Oh, yes, Elvis. Being an American teenager of a military family stationed in Europe made you very popular with the soldier boys. When I had already turned 18 my parents took me to the base adult evening get-together. We had a longish table with some other folks and I was allowed a sloe gin. I was sitting there admittedly getting a little bored and when I get bored I get kind of sleepy.  And then this certain soldier I had already had my eye on and had visited at our home with some of the other guys, arrived and sat down at the table. After a little while this soldier shouted across the table to my dad "I want to marry your daughter", and believe me I perked right up after that.  Let's just say this situation didn't turn out so well because my dad was a spoil sport and was this guy's sergeant, and sorry to say I never saw him again. But at least we had one dance.


----------



## drifter (Dec 7, 2018)

A good looking soldier, Ike. I had just turned 18 when I got my draft notice. I was sitting on on the edge of my fox hole when mail call was announced. I asked a buddy to pick up my mail if I had any. I did, friends and neighbors wanted me to serve in the military. I answered the draft notice, telling head of the draft board I remembered him but he would remember me. When I was sixteen I had come by his office and registered, telling him I was eighteen. He replied a few weeks later, saying when you return from Korea or when you get out, stop by and we'll get it all straightened out. I eventually did. Seems a long time ago. It is sometime said Korea is the forgotten war. My  I was there and have memories of that time.


----------



## hollydolly (Dec 7, 2018)

Another looker..squatting dog!! Do you still have that mop of curls?


----------



## Falcon (Dec 7, 2018)

Has  Elvis  left the building  yet ?


----------



## IKE (Dec 9, 2018)

IKE said:


> Here's a pic of me at age 17 in the Army......mid 1967.






View attachment 58525

Sadly though I just didn't age all that well.


----------



## RadishRose (Dec 9, 2018)

IKE, you're a nut and I just luv ya!


----------



## RadishRose (Dec 9, 2018)

Gary O' said:


> Yeah, sorta puts me in the mind of someone else;



LOL, it's those luscious lips!


----------



## cdestroyer (Mar 19, 2019)

me brown water navy Vietnam 1971 "the Mekong Delta river rats"


----------



## ClassicRockr (Mar 19, 2019)

I enlisted in the Navy in early May 1968, to avoid the Draft, because I knew where the Army would send me. Got my Draft Notice at home, while I was at Navy Basic Training in Great Lakes, Illinois. Was stationed on the West Coast, aka 32nd St San Diego and Long Beach Naval Station. Made my first Westpac Cruise in December 1968 in escort of the aircraft carrier Kitty Hawk. 

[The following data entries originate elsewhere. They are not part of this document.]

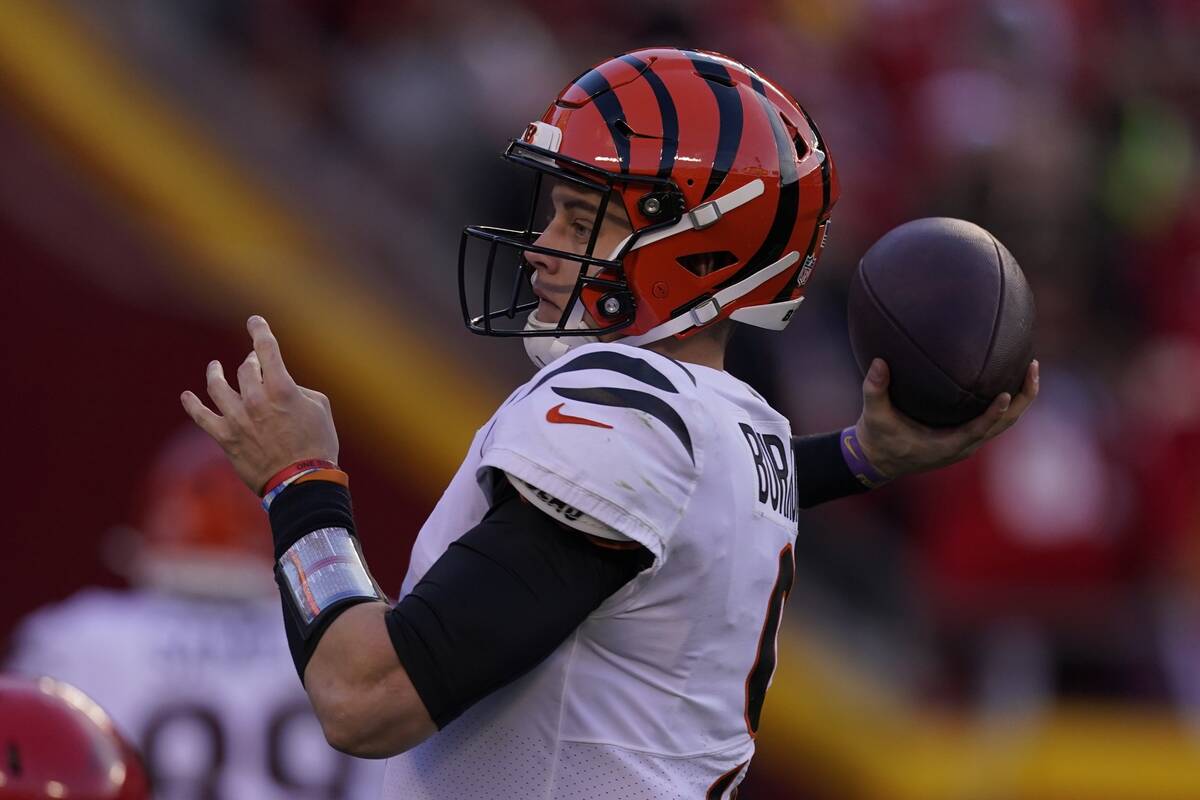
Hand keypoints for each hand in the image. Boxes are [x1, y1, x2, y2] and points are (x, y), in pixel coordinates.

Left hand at [180, 316, 338, 492]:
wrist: (301, 482)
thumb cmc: (317, 445)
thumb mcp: (320, 408)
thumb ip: (299, 389)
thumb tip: (280, 385)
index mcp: (282, 388)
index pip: (266, 349)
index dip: (259, 330)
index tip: (254, 321)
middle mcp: (256, 399)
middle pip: (245, 368)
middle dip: (250, 362)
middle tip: (254, 364)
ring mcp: (237, 418)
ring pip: (217, 386)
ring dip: (215, 374)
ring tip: (214, 368)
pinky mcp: (225, 437)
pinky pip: (201, 416)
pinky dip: (191, 404)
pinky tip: (187, 395)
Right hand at [854, 358, 1038, 479]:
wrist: (879, 458)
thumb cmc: (878, 438)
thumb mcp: (873, 415)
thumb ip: (874, 389)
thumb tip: (878, 362)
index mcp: (946, 445)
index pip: (978, 429)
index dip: (994, 414)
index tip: (1007, 394)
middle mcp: (964, 445)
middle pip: (1005, 424)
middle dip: (1023, 398)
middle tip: (1032, 367)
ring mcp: (968, 441)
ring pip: (1005, 422)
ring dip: (1021, 398)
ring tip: (1030, 367)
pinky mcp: (967, 435)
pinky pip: (995, 418)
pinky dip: (1007, 402)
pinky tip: (1008, 377)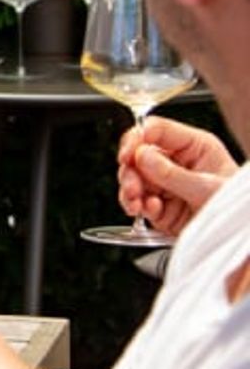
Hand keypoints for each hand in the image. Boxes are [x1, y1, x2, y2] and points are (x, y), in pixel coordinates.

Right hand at [117, 118, 233, 236]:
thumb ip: (173, 173)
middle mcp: (176, 162)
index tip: (128, 154)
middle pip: (138, 155)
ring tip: (136, 203)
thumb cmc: (239, 209)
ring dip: (129, 190)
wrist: (240, 238)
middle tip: (132, 186)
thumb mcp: (208, 188)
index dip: (137, 138)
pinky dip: (138, 206)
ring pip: (133, 178)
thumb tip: (142, 156)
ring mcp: (166, 184)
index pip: (156, 130)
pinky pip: (138, 201)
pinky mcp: (159, 205)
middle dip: (130, 171)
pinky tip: (149, 210)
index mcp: (193, 147)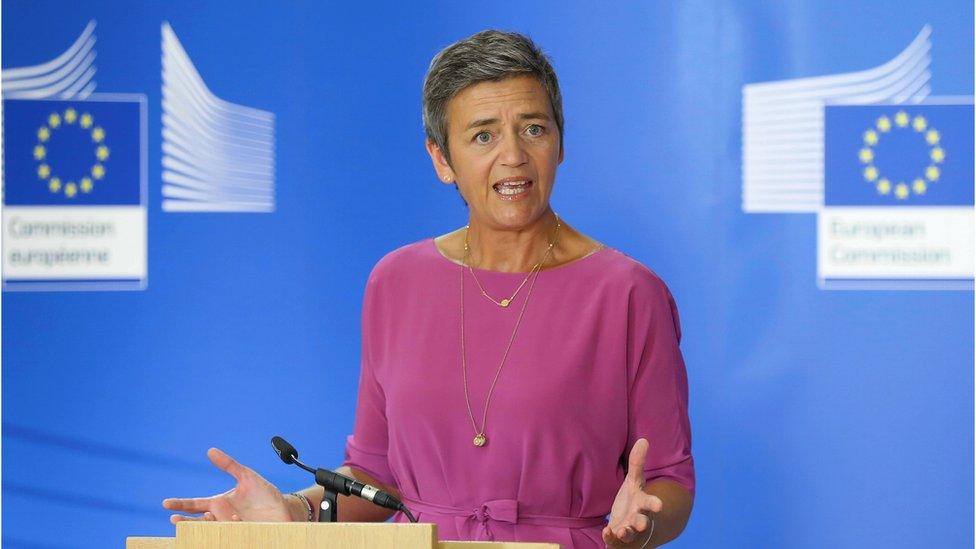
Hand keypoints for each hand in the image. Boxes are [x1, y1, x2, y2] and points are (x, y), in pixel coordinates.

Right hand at [162, 447, 293, 523]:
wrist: (284, 509)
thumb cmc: (263, 494)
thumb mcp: (247, 476)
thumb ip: (229, 465)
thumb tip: (210, 451)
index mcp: (218, 504)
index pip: (194, 504)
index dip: (180, 504)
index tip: (165, 503)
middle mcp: (221, 518)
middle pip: (197, 522)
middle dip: (185, 522)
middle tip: (176, 520)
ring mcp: (230, 529)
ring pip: (211, 532)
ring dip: (208, 526)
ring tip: (210, 517)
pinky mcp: (242, 536)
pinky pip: (230, 536)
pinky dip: (230, 530)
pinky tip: (237, 521)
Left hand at [602, 439, 662, 547]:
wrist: (630, 524)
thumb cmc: (633, 501)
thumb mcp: (633, 481)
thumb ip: (637, 463)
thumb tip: (644, 440)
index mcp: (642, 504)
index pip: (650, 503)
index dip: (654, 504)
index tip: (660, 505)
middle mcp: (637, 518)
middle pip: (642, 522)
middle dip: (642, 522)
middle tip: (642, 522)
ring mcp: (628, 530)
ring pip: (630, 534)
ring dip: (626, 533)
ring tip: (622, 530)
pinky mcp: (617, 539)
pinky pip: (614, 541)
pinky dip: (611, 538)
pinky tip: (606, 532)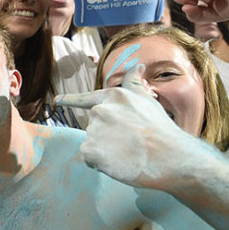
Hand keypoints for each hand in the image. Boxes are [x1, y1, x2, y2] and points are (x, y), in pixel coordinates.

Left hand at [56, 65, 202, 189]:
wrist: (171, 157)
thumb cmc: (162, 130)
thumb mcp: (147, 101)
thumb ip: (135, 84)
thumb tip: (137, 65)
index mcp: (113, 96)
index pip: (86, 98)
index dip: (70, 100)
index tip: (57, 101)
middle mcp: (100, 110)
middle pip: (94, 127)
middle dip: (108, 136)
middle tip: (131, 143)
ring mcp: (95, 130)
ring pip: (92, 143)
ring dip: (106, 151)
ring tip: (128, 153)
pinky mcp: (91, 150)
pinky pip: (90, 158)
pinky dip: (101, 164)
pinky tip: (119, 163)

Only picture I have of myself back then is one of me at Basic Training Graduation in Sept 1968. Very short hair, skinny as in 98 pounds and 6 foot tall. 

Actually, my wife prefers to see me sitting on a horse, rope in-hand, wearing Western clothes. Have to agree with her.


----------



## Sassycakes (Mar 23, 2019)

Very handsome men here and I admire and thank you for all you did for our country. My Husband served in the navy from 1965 to 1969. I wish I had his picture in his Uniform. He is still as Handsome as he was then, just like all of you guys.


----------